* **WHAT YOU NEED TO DO**:
Your task is to write out every line of the data exactly. Drop the pictures.
--- MATERIAL FOR THE TASK Enclosed Below ---
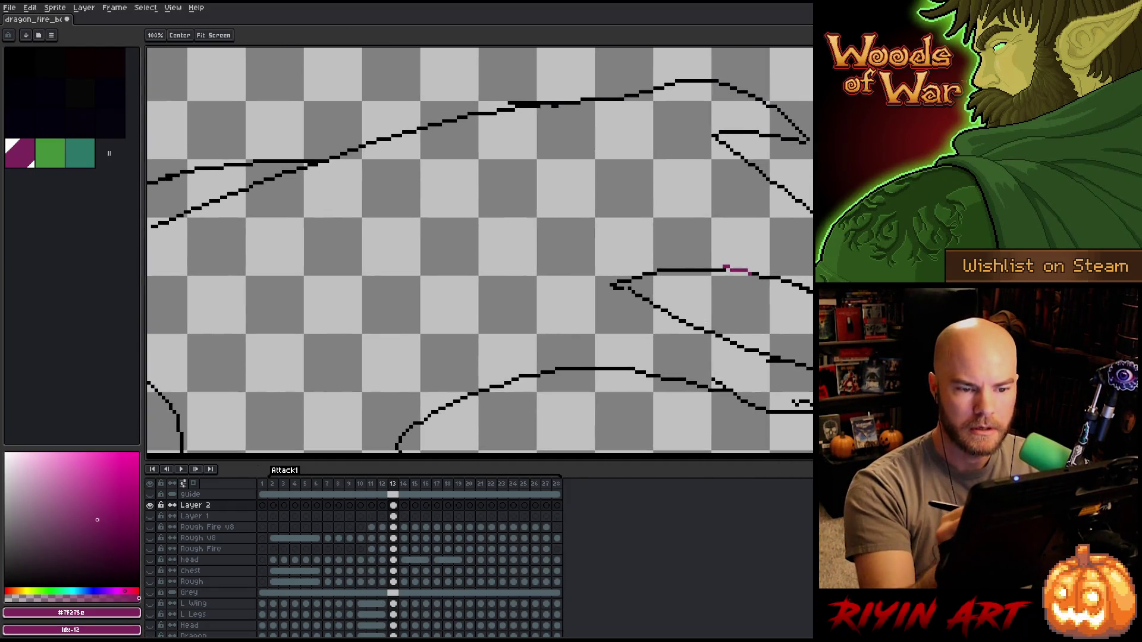
mouse_move(464, 297)
left_mouse_down()
mouse_move(624, 324)
mouse_move(782, 319)
mouse_move(744, 336)
mouse_move(757, 349)
left_mouse_up()
left_click(624, 323)
key("ctrl+z")
left_click_drag(358, 340, 649, 280)
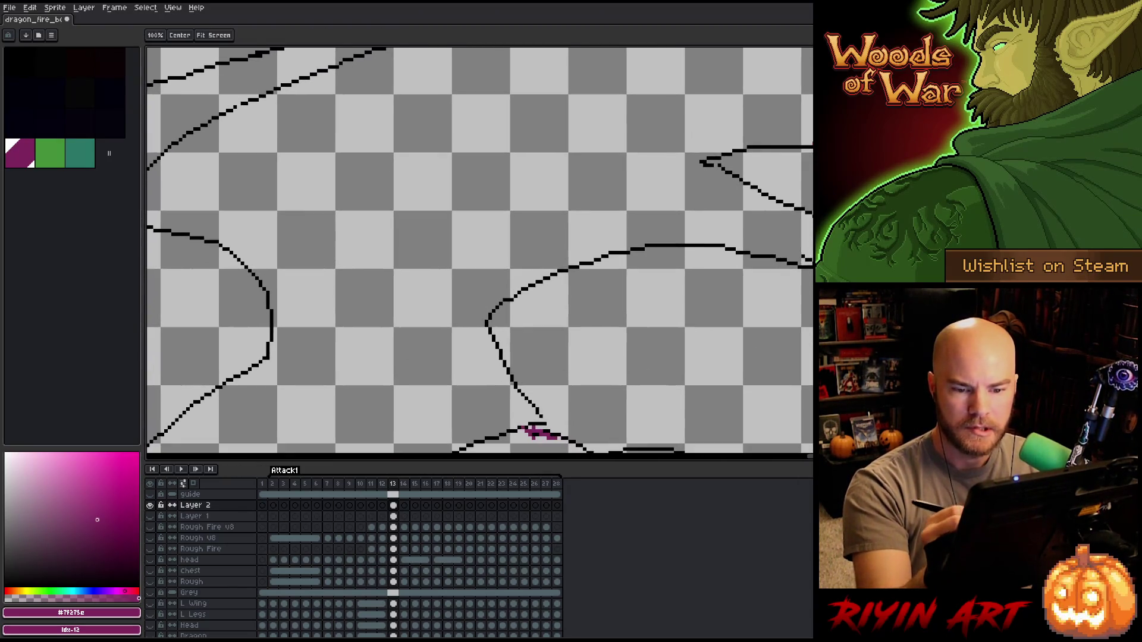
left_click_drag(464, 357, 500, 193)
key("g")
--- End of Enclosed MATERIAL FOR THE TASK ---
* **OUTPUT OF THE EXERCISE**:
mouse_move(464, 297)
left_mouse_down()
mouse_move(624, 324)
mouse_move(782, 319)
mouse_move(744, 336)
mouse_move(757, 349)
left_mouse_up()
left_click(624, 323)
key("ctrl+z")
left_click_drag(358, 340, 649, 280)
left_click_drag(464, 357, 500, 193)
key("g")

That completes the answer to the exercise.